Son yıllarda sıkça bir isim üzerinden "umut" pompalandığını görüyoruz: Ekrem İmamoğlu. O kadar parlatılıyor, o kadar yüceltiliyor ki, kimse geçmişe dönüp "Bu adam kimlerle yol yürüdü?" diye sorma zahmetine bile girmiyor.

Ama biz hatırlatalım. Daha dün, "Kent Uzlaşısı" adı altında kimlerle masaya oturuldu? PKK'nın siyasi uzantısıyla açık açık pazarlık yapılmadı mı? Esenyurt gibi stratejik öneme sahip bir belediye, adeta teslim edilmedi mi? Kartal, Kadıköy, Şişli, Sancaktepe gibi ilçelerde belediye meclis üyelikleri kimlere peşkeş çekildi?

Seçimi kazanmak uğruna her şey mubah görüldü. Koltuk aşkı, devleti ve milleti ilgilendiren güvenlik hassasiyetlerinin önüne geçti. O zaman hiç ses çıkarmayanlar, bugün devletin terörle mücadele politikalarına karşı ahkâm kesmeye çalışıyor.

"Teröristle masaya oturuluyor" diye feryat eden bu çevreler, dönüp bir kere olsun kendi siyasi müttefiklerinin kimlerle yol yürüdüğüne bakma cesareti göstermiyor. Ne güzel bir dünya değil mi? Muhalefet yapınca adı "demokrasi", iktidar mücadele edince adı "baskı" oluyor. Bu nasıl bir vicdan, bu nasıl bir çifte standart?

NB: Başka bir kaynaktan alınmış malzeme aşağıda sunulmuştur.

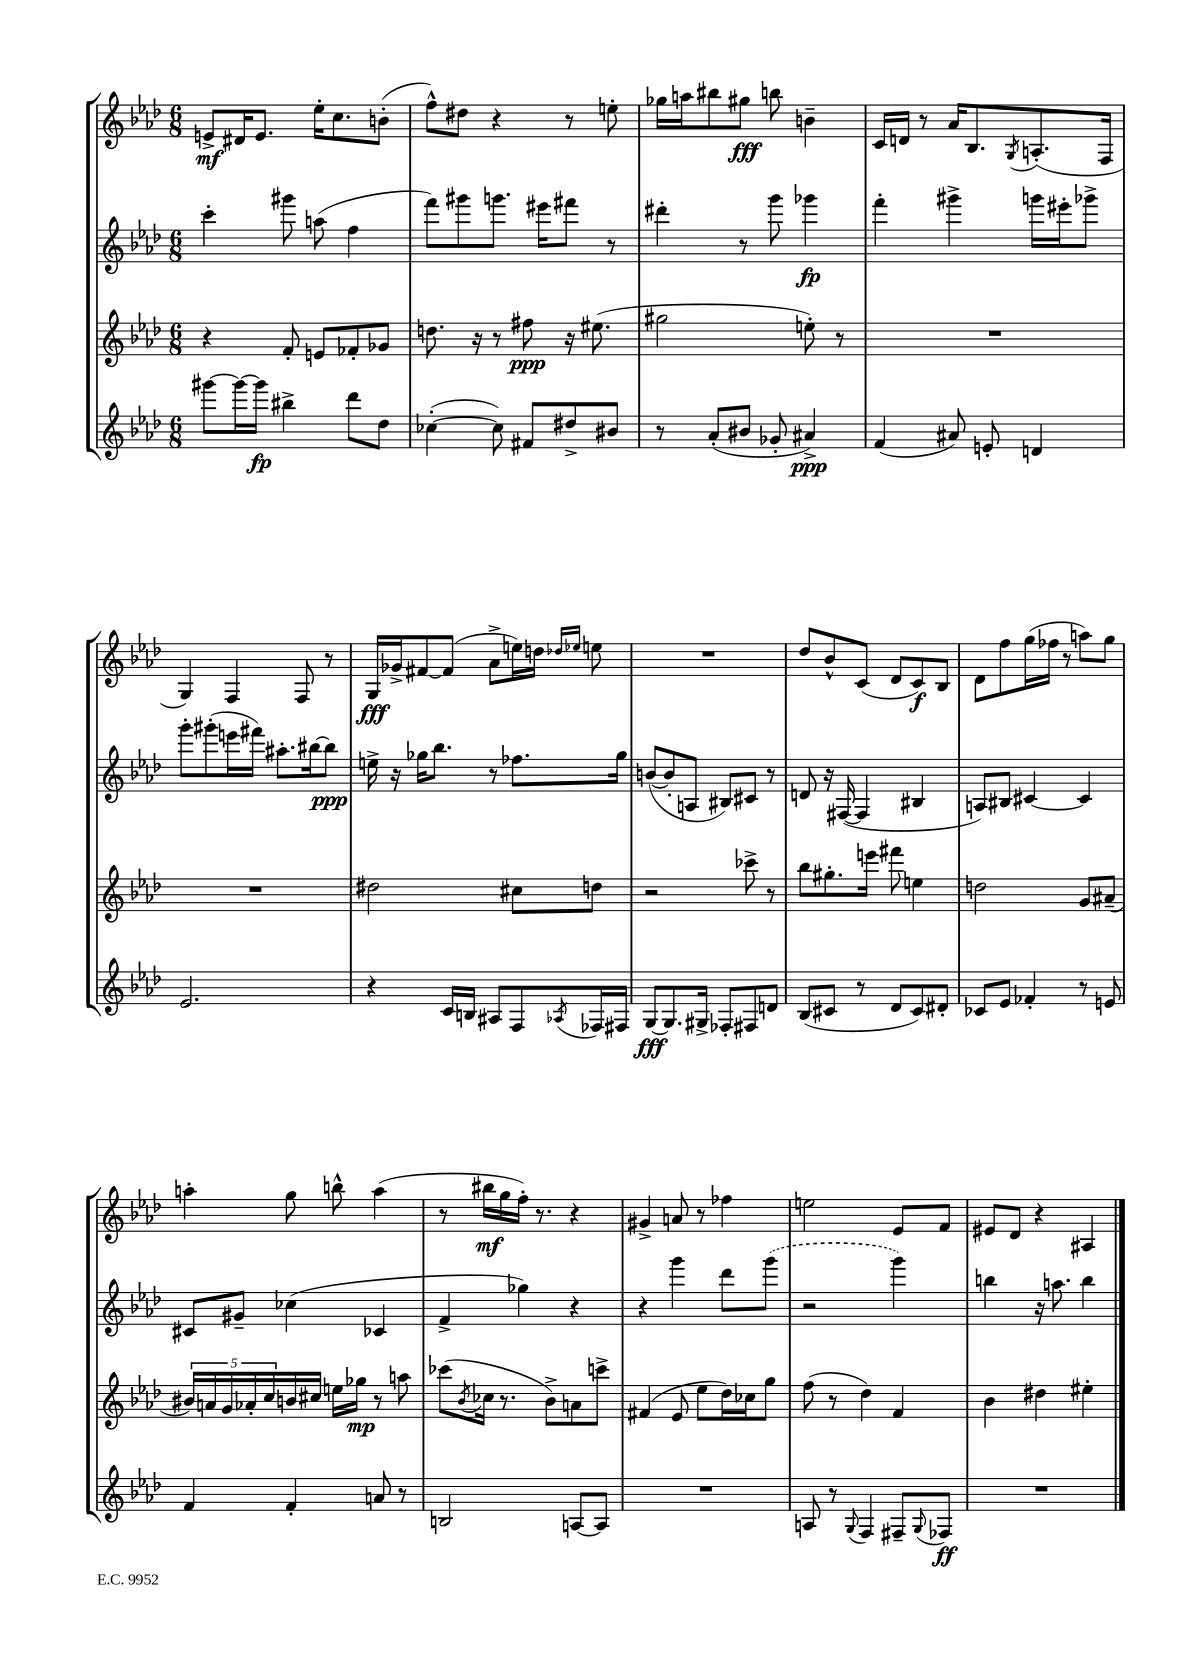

**kern	**kern	**kern	**kern
*staff4	*staff3	*staff2	*staff1
*clefG2	*clefG2	*clefG2	*clefG2
*k[b-e-a-d-]	*k[b-e-a-d-]	*k[b-e-a-d-]	*k[b-e-a-d-]
*M6/8	*M6/8	*M6/8	*M6/8
[8ggg#	4r	4ccc'	8e^
16ggg#_	.	.	16d#
16ggg#]	.	.	8.e
4bb#^	8f'	8ggg#	.
.	8e	(8aa	16ee-'
.	.	.	8.cc
8ddd-	8f-'	4ff	.
8dd-	8g-	.	(8b'
=	=	=	=
([4cc-'	8.dd	8fff)	8ff^^)
.	.	8ggg#	8dd#
.	16r	.	.
8cc-])	8r	8.ggg	4r
8f#	8ff#	.	.
.	.	16eee#	.
8dd#^	16r	8fff#	8r
.	(8.ee#	.	.
8b#	.	8r	8ee'
=	=	=	=
8r	2gg#	4ddd#'	16gg-
.	.	.	16aa
(8a-'	.	.	8bb#
8b#	.	8r	8gg#
8g-'	.	8ggg	8bb
4a#^)	8ee')	4ggg-	4b~
.	8r	.	.
=	=	=	=
(4f	2.r	4fff'	16c
.	.	.	16d
.	.	.	8r
8a#)	.	4ggg#^	16a-
.	.	.	8.B-
8e'	.	.	.
.	.	.	8qG
4d	.	16ggg	(8.A'
.	.	16eee#'	.
.	.	8ggg-^	.
.	.	.	16F
=	=	=	=
2.e-	2.r	8ggg'	4G)
.	.	(8ggg#'	.
.	.	16eee	4F
.	.	16fff#)	.
.	.	8.aa#'	.
.	.	.	8F
.	.	[16bb#	.
.	.	8bb#]	8r
=	=	=	=
4r	2dd#	16ee^	16G
.	.	16r	16g-^
.	.	16gg-	[8f#
.	.	8.bb-	.
16c	.	.	(8f#]
16B	.	.	.
8A#	.	8r	8a-^
8F	8cc#	8.ff-	16ee)
.	.	.	16dd
.	.	.	16qqdd-
8qA-	.	.	16qqee-
16F-	8dd	.	8ee
16F#	.	16gg-	.
=	=	=	=
[8G	2r	([8b	2.r
8.G]	.	8b']	.
.	.	8A	.
16G#^	.	.	.
8F-'	.	8B#)	.
8F#	8ccc-^	8c#	.
8d	8r	8r	.
=	=	=	=
(8B-	8bb-	8d	8dd-
8c#	8.gg#'	16r	8b-^^
.	.	([16F#	.
8r	.	4F#]	(8c
.	16eee	.	.
8d-	8fff#	.	8d-
8c#)	4ee	4B#	8c)
8d#'	.	.	8B-
=	=	=	=
8c-	2dd	8A)	8d-
8e-	.	8B#	8ff
4f-'	.	[4c#	(16gg
.	.	.	16ff-
.	.	.	8r
8r	8g	4c#]	8aa)
8e	(8a#~	.	8gg
=	=	=	=
4f	20b#)	8c#	4aa'
.	20a	.	.
.	20g	.	.
.	.	8g#~	.
.	20a-'	.	.
.	20cc	.	.
4f'	16b	(4cc-	8gg
.	16cc#	.	.
.	16ee	.	8bb^^
.	16gg-	.	.
8a	8r	4c-	(4aa
8r	8aa	.	.
=	=	=	=
2B	(8ccc-	4f^	8r
.	8qb-	.	.
.	16cc-	.	16bb#
.	8.r	.	16gg
.	.	4gg-)	16ff')
.	.	.	8.r
.	8b-^)	.	.
[8A	8a	4r	4r
8A]	8ccc^	.	.
=	=	=	=
2.r	(4f#	4r	4g#^
.	8e-	4ggg	8a
.	8ee-	.	8r
.	16dd-)	8ddd-	4ff-
.	16cc-	.	.
.	8gg	(8ggg	.
=	=	=	=
8A	(8ff	2r	2ee
8r	8r	.	.
8qqG	.	.	.
4F	4dd-)	.	.
8F#~	4f	4ggg)	8e-
8qqG	.	.	.
8F-	.	.	8f
=	=	=	=
2.r	4b-	4bb	8e#
.	.	.	8d-
.	4dd#	16r	4r
.	.	8.aa	.
.	4ee#'	4bb	4A#
==	==	==	==
*-	*-	*-	*-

Şimdilerde yeni bir söylem dolaşıma sokulmuş durumda: "PKK zaten bitti, asıl mesele PEJAK ve PYD."

Bu söylem, hem bilgiden hem de samimiyetten yoksundur.

Bir kere şunu net şekilde ortaya koyalım:

Evet, PEJAK İran'la ilişkili bir terör örgütüdür. PYD ise Suriye sahasında faaliyet gösteren, PKK'nın doğrudan uzantısı olan bir yapıdır. Bu örgütler elbette Türkiye'nin güvenlik perspektifinde yer alır. Ancak Türkiye'yi doğrudan hedef alan, şehirlerimizde bombalar patlatan, askerimize, polisimize, sivillerimize kurşun sıkan yapı PKK'dır.

Türkiye Cumhuriyeti Devleti, 40 yılı aşkın süredir PKK terörüne karşı amansız bir mücadele vermektedir. Binlerce şehidimiz, parçalanmış ailelerimiz, yıkılan köylerimiz, bölünmeye çalışılan coğrafyamız bu mücadelenin bedelidir. Ve hâlâ, bu örgütle mücadele sürmektedir.

Muhalefetin bazı temsilcileri ise sanki PKK yok olmuş gibi davranmakta, bu gerçeği görmezden gelerek toplumu yanıltmaya çalışmaktadır. Oysa gerçek ortadadır: Türkiye'nin öncelikli güvenlik meselesi PKK'dır. PYD ve PEJAK ise farklı devletlerin sınırları içinde faaliyet gösteren, ayrı ayrı ele alınması gereken yapılardır. Sapla samanı karıştırmak, ya cehaletten ya da art niyetten kaynaklanır.

Bugün Türk devleti, içeride PKK'yla mücadele ederken dışarıda PYD ve benzeri uzantılarla sınır ötesi güvenlik adımları atmaktadır. Hükümetin her adımını "terörle iş birliği" olarak yaftalamak, sadece siyasi öfke değil, aynı zamanda milli güvenlik açısından büyük bir sorumsuzluktur.

Unutmayalım, siyasi çıkarlar için yapılan kirli uzlaşılar günü kurtarır; ama milletin geleceğini karartır.

Muhalefetin bu çelişkili ve yanlı bakış açısı, terörle mücadeleyi sulandırmaktan başka bir işe yaramaz.

Gerçekler bazen rahatsız edicidir, ama kaçmakla ortadan kaybolmazlar.

Önce kendi destek verdiklerinizin kimlerle iş tuttuğuna bakın.

Devletin ve milletin bekası söz konusu olduğunda taraf net olmalıdır.

Çünkü bu mesele siyaset üstüdür.

Bu mesele bir milletin varlık mücadelesidir.